Après près de vingt jours et nuits de débats budgétaires, le Sénat a adopté, le 15 décembre, le projet de loi de finances pour 2026 par 187 voix contre 109. Profondément remanié par la majorité sénatoriale de droite et du centre, il vient d’être mis en échec en commission mixte paritaire.
Ce budget est l’expression d’une continuité politique assumée : celle de la politique de l’offre menée depuis 2017, durcie et amplifiée par la droite sénatoriale. Loin de répondre aux urgences sociales, territoriales et écologiques, il accentue les déséquilibres existants.
Alors que l’objectif affiché était la réduction du déficit, les choix opérés conduisent à l’effet inverse. La majorité sénatoriale a fait le choix de réduire les recettes de l’État, en accordant 8 milliards d’euros de cadeaux fiscaux aux grandes entreprises et aux grandes fortunes, tout en imposant près de 30 milliards d’euros de coupes aux collectivités locales et aux services publics.
Ces orientations se traduisent par des décisions lourdes de conséquences : reconduction du dispositif Dilico à hauteur de 900 millions d’euros, suppression de 4 000 postes d’enseignants, effondrement du Fonds Vert — passé de 2,5 milliards d’euros en 2024 à 650 millions d’euros en 2026 —, ou encore poursuite du non-remplacement d’un fonctionnaire sur deux partant à la retraite. Autant de transferts de charges vers les collectivités et autant de fragilisations pour les services publics de proximité.

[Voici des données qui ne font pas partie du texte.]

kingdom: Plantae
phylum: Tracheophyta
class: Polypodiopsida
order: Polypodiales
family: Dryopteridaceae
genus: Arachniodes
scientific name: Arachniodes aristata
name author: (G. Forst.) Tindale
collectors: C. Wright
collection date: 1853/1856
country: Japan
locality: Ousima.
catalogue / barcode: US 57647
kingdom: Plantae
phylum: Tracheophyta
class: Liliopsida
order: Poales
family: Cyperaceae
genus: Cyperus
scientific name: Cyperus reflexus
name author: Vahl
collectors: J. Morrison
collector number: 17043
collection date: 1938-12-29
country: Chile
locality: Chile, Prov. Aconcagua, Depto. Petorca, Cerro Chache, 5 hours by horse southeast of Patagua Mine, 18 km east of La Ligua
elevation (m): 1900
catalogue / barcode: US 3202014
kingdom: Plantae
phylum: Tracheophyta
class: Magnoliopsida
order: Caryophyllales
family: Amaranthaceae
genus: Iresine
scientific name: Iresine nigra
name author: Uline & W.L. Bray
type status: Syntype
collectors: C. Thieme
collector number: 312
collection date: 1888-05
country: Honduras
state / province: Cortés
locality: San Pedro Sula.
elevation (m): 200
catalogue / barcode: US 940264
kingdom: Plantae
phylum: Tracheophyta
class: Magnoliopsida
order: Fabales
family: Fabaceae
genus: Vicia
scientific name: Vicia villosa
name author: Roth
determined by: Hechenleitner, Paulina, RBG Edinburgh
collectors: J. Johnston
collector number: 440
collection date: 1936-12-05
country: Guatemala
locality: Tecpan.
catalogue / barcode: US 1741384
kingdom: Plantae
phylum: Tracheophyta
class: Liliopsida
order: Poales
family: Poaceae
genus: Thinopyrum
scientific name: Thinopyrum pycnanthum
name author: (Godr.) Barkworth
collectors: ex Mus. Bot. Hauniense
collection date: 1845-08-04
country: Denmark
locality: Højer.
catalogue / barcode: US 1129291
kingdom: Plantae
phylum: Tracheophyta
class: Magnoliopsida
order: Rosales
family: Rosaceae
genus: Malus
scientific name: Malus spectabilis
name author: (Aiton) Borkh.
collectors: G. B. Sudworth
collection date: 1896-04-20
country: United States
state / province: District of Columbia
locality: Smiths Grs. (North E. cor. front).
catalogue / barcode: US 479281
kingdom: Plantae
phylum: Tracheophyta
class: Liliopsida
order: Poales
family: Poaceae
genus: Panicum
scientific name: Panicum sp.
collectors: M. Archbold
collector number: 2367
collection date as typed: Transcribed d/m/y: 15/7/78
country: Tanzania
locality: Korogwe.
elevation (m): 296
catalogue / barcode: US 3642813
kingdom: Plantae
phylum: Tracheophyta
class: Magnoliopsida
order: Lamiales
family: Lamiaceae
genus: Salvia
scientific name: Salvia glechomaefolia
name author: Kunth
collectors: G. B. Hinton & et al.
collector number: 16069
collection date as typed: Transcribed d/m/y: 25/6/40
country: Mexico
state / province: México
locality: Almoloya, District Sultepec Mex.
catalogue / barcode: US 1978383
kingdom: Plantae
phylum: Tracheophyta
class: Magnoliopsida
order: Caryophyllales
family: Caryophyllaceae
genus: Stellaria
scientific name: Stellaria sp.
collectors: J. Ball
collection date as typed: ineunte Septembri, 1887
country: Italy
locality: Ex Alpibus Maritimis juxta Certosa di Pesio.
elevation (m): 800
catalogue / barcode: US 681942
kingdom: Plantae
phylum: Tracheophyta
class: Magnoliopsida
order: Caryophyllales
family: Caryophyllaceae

🟥 AVEC MON GROUPE NOUS AVONS PORTÉ :
- 500 propositions sur les deux parties du budget
- 70 milliards d’euros de recettes possibles, en mettant le capital à contribution
- et rappelé que seuls 8 % des Français soutiennent ce budget
Le rejet en commission mixte paritaire nous conduit vers une loi spéciale dans les prochains jours afin de reconduire les crédits de 2025 dans l’attente d’un nouveau vote dans le courant du 1er trimestre de 2026.
Je reste avec mon groupe CRCE-K pleinement mobilisé pour défendre une autre vision du budget : un budget au service de la justice fiscale, des services publics, des collectivités territoriales et de la transition écologique.